:: RECORDS TO USE ::
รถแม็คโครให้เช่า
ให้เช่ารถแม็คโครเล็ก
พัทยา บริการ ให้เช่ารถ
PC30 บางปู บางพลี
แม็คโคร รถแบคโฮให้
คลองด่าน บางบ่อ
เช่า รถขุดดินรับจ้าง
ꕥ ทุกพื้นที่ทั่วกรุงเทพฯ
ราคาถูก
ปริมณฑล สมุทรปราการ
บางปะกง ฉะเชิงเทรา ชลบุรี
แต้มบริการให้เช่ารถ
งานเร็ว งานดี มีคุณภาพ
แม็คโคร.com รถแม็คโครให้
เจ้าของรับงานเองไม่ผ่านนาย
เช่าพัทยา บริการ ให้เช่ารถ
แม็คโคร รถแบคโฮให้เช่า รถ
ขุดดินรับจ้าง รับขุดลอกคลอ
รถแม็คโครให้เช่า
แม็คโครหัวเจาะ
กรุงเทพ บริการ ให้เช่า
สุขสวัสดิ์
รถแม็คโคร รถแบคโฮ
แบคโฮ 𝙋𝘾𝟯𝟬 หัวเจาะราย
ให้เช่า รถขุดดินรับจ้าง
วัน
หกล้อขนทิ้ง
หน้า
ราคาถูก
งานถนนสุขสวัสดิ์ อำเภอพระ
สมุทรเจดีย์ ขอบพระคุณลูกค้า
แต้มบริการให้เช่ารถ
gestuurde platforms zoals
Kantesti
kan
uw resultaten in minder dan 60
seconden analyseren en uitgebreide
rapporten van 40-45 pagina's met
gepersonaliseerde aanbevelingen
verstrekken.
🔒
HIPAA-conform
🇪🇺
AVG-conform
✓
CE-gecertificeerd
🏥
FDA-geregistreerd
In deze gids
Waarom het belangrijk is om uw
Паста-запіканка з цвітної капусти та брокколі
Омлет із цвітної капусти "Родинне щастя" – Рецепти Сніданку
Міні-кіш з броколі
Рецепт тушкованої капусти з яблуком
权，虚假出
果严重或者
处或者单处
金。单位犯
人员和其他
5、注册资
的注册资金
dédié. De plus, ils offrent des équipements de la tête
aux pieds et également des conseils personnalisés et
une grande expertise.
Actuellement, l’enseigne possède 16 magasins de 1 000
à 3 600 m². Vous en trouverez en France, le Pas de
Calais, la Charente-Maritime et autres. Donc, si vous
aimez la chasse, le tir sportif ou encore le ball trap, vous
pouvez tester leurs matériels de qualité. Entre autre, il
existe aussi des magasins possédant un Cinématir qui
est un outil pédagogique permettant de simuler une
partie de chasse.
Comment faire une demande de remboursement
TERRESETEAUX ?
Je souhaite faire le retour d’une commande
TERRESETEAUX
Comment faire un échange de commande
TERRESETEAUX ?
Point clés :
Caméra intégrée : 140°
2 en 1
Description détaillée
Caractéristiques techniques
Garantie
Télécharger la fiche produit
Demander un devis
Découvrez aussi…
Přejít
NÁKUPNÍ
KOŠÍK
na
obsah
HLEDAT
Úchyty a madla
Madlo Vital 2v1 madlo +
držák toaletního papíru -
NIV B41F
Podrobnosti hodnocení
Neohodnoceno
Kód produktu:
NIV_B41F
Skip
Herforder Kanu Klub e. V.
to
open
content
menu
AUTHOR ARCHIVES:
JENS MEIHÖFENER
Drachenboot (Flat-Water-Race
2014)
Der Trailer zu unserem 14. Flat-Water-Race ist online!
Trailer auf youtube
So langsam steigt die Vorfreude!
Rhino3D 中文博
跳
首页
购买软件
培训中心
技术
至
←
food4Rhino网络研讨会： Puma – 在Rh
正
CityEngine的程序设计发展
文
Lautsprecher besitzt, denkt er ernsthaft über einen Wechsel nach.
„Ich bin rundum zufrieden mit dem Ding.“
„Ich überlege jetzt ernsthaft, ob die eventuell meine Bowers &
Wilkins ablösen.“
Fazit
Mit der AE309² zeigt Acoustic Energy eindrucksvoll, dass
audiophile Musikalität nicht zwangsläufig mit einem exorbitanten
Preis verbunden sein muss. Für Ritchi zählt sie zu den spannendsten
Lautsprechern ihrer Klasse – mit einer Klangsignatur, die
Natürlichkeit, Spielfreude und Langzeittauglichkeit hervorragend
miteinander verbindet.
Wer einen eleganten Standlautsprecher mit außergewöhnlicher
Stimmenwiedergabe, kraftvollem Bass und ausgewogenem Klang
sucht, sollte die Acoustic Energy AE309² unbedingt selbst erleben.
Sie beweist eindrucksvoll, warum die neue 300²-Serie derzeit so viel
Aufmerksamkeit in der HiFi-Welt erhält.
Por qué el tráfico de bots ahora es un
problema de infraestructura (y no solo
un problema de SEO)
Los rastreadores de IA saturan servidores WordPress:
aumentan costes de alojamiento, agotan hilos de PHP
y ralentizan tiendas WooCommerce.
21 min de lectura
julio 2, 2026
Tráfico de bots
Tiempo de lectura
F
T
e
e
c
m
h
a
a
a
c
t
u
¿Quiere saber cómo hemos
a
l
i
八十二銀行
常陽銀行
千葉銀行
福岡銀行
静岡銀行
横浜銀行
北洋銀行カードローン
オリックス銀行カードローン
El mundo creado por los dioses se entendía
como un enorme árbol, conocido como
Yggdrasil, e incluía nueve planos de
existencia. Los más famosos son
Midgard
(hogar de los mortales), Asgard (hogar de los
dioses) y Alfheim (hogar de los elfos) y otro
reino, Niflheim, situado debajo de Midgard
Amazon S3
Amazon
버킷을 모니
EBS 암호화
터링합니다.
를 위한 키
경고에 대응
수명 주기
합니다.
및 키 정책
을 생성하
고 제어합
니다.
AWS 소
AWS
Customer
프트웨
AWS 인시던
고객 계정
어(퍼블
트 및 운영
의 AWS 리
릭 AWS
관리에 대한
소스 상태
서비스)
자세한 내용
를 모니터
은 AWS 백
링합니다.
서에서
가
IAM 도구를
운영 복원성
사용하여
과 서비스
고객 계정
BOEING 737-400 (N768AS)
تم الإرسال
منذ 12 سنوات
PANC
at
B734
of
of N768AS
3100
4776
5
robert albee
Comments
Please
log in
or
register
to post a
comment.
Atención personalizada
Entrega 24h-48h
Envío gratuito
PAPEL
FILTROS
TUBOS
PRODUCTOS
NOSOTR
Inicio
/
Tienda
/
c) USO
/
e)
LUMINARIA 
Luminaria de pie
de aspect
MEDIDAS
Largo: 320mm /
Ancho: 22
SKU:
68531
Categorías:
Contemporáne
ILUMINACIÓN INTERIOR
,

:: YOUR ASSIGNMENT ::
Both the first line of the records above and the line containing "uw resultaten in minder dan 60" are to be transcribed exactly, together with every line between them, and nothing else.

:: REPLY TO THE TASK ::
รถแม็คโครให้เช่า
ให้เช่ารถแม็คโครเล็ก
พัทยา บริการ ให้เช่ารถ
PC30 บางปู บางพลี
แม็คโคร รถแบคโฮให้
คลองด่าน บางบ่อ
เช่า รถขุดดินรับจ้าง
ꕥ ทุกพื้นที่ทั่วกรุงเทพฯ
ราคาถูก
ปริมณฑล สมุทรปราการ
บางปะกง ฉะเชิงเทรา ชลบุรี
แต้มบริการให้เช่ารถ
งานเร็ว งานดี มีคุณภาพ
แม็คโคร.com รถแม็คโครให้
เจ้าของรับงานเองไม่ผ่านนาย
เช่าพัทยา บริการ ให้เช่ารถ
แม็คโคร รถแบคโฮให้เช่า รถ
ขุดดินรับจ้าง รับขุดลอกคลอ
รถแม็คโครให้เช่า
แม็คโครหัวเจาะ
กรุงเทพ บริการ ให้เช่า
สุขสวัสดิ์
รถแม็คโคร รถแบคโฮ
แบคโฮ 𝙋𝘾𝟯𝟬 หัวเจาะราย
ให้เช่า รถขุดดินรับจ้าง
วัน
หกล้อขนทิ้ง
หน้า
ราคาถูก
งานถนนสุขสวัสดิ์ อำเภอพระ
สมุทรเจดีย์ ขอบพระคุณลูกค้า
แต้มบริการให้เช่ารถ
gestuurde platforms zoals
Kantesti
kan
uw resultaten in minder dan 60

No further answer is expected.